TEXT EXTRACT ::
This works with filters too, the ``&`` operator enforced a single consecutive span::

 ADD entity WITH class "person" FOR SPAN w WHERE text = "John" & w WHERE text = "Doe"

Remember we can do multiple at once::

 ADD entity WITH class "person" FOR SPAN w WHERE text = "John" & w WHERE text = "Doe"

 SPAN w WHERE text = "Jane" & w WHERE text = "Doe"

The **HAS** keyword enables you to descend down in the document tree to

siblings.  Consider the following example that changes the part of speech tag

to "verb", for all occurrences of words that have lemma "fly". The parentheses

are mandatory for a **HAS** statement::

 EDIT pos OF "someposset" WITH class = "v" FOR w WHERE (lemma OF "somelemmaset" HAS class "fly")

Target expressions can be former with either **FOR** or with **IN**, the

difference is that **IN** is much stricter, the element has to be a direct

child of the element in the **IN** statement, whereas **FOR** may skip

intermediate elements. In analogy with XPath, **FOR** corresponds to ``//`` and

**IN** corresponds to ``/``. **FOR** and **IN** may be nested and mixed at

will. The following query would most likely not yield any results because there are

likely to be paragraphs and/or sentences between the wod and event structures::

 SELECT pos FOR w WHERE class != "PUNCT" IN event WHERE class = "tweet"

Multiple actions can be combined, all share the same target expressions::

 ADD pos WITH class "n" ADD lemma WITH class "house" FOR w WHERE text = "house" OR text = "houses"

It is also possible to nest actions, use parentheses for this, the nesting

occurs after any WHERE and WITH statements::

 ADD w ID mydoc.sentence.1.word.1 (ADD t WITH text "house" ADD pos WITH class "n") FOR ID mydoc.sentence.1

Though explicitly specified here, IDs will be automatically generated when necessary and not specified.

The **ADD** action has two cousins: **APPEND** and **PREPEND**.

Instead of adding something in the scope of the target expression, they either append

or prepend an element, so the inserted element will be a sibling::

 APPEND w (ADD t WITH text "house") FOR w WHERE text = "the"

This above query appends/inserts the word "house" after every definite article.

---------

Text

---------

Our previous examples mostly focussed on part of speech annotation. In this

section we look at text content, which in FoLiA is an annotation element too

(t).

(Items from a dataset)

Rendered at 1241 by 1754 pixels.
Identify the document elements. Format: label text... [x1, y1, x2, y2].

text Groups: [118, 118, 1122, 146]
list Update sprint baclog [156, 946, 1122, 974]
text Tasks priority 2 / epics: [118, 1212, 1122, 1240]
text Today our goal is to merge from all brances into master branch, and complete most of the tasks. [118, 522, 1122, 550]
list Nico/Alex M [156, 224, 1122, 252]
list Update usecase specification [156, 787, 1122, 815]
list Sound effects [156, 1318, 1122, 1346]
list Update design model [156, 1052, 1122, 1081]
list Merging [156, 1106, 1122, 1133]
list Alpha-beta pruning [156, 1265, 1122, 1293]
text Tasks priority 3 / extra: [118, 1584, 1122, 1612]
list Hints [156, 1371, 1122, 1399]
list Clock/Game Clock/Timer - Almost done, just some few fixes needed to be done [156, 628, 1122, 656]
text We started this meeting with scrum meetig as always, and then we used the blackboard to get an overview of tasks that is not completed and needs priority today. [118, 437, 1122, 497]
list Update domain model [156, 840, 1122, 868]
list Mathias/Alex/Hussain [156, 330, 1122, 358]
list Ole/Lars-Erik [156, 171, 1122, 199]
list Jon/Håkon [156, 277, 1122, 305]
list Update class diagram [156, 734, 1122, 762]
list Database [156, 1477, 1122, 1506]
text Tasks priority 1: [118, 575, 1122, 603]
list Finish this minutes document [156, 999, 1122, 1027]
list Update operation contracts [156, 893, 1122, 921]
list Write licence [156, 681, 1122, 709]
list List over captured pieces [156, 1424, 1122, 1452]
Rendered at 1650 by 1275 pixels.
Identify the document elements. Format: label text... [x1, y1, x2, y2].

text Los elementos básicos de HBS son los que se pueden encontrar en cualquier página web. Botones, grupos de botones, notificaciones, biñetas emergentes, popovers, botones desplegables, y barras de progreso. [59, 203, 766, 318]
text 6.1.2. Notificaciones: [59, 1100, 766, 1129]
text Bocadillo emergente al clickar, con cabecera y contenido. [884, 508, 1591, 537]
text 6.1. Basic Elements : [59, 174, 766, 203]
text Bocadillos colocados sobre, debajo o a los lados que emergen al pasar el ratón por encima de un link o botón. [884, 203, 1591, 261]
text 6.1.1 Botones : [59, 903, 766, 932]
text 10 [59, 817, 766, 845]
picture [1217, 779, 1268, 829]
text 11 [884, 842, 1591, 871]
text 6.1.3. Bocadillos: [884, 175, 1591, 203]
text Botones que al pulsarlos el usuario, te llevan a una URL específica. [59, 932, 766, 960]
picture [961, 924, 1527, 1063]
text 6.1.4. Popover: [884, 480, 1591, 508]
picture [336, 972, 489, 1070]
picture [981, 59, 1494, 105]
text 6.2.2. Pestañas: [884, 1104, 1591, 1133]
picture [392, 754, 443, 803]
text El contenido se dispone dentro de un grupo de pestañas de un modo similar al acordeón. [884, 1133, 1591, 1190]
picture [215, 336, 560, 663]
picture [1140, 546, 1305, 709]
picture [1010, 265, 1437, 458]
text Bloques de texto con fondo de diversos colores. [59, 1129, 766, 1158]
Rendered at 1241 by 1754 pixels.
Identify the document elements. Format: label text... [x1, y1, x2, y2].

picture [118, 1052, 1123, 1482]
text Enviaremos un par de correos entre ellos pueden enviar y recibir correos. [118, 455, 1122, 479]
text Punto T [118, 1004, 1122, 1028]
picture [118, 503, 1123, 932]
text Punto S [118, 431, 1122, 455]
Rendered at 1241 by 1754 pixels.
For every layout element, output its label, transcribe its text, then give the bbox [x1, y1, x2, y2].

TASKS FOR THIS EXERCISE ::
1) Decide whether each statement agrees with the query-language excerpt, answering yes or no and quoting the words of the excerpt that settle it: (a) IDs must always be given explicitly when actions are nested. (b) APPEND and PREPEND insert an element as a sibling. (c) Each of several combined actions needs its own target expression.
2) Output the stretch of the listing from its start through the line containing "list Write licence [156, 681, 1122, 709]" as a JSON list of strings, one string per line, with blank lines omitted.

SOLUTIONS IN ORDER ::
1)
(a) No: "IDs will be automatically generated when necessary and not specified."
(b) Yes: "so the inserted element will be a sibling"
(c) No: "all share the same target expressions"

2)
[
  "Rendered at 1241 by 1754 pixels.",
  "Identify the document elements. Format: label text... [x1, y1, x2, y2].",
  "text Groups: [118, 118, 1122, 146]",
  "list Update sprint baclog [156, 946, 1122, 974]",
  "text Tasks priority 2 / epics: [118, 1212, 1122, 1240]",
  "text Today our goal is to merge from all brances into master branch, and complete most of the tasks. [118, 522, 1122, 550]",
  "list Nico/Alex M [156, 224, 1122, 252]",
  "list Update usecase specification [156, 787, 1122, 815]",
  "list Sound effects [156, 1318, 1122, 1346]",
  "list Update design model [156, 1052, 1122, 1081]",
  "list Merging [156, 1106, 1122, 1133]",
  "list Alpha-beta pruning [156, 1265, 1122, 1293]",
  "text Tasks priority 3 / extra: [118, 1584, 1122, 1612]",
  "list Hints [156, 1371, 1122, 1399]",
  "list Clock/Game Clock/Timer - Almost done, just some few fixes needed to be done [156, 628, 1122, 656]",
  "text We started this meeting with scrum meetig as always, and then we used the blackboard to get an overview of tasks that is not completed and needs priority today. [118, 437, 1122, 497]",
  "list Update domain model [156, 840, 1122, 868]",
  "list Mathias/Alex/Hussain [156, 330, 1122, 358]",
  "list Ole/Lars-Erik [156, 171, 1122, 199]",
  "list Jon/Håkon [156, 277, 1122, 305]",
  "list Update class diagram [156, 734, 1122, 762]",
  "list Database [156, 1477, 1122, 1506]",
  "text Tasks priority 1: [118, 575, 1122, 603]",
  "list Finish this minutes document [156, 999, 1122, 1027]",
  "list Update operation contracts [156, 893, 1122, 921]",
  "list Write licence [156, 681, 1122, 709]"
]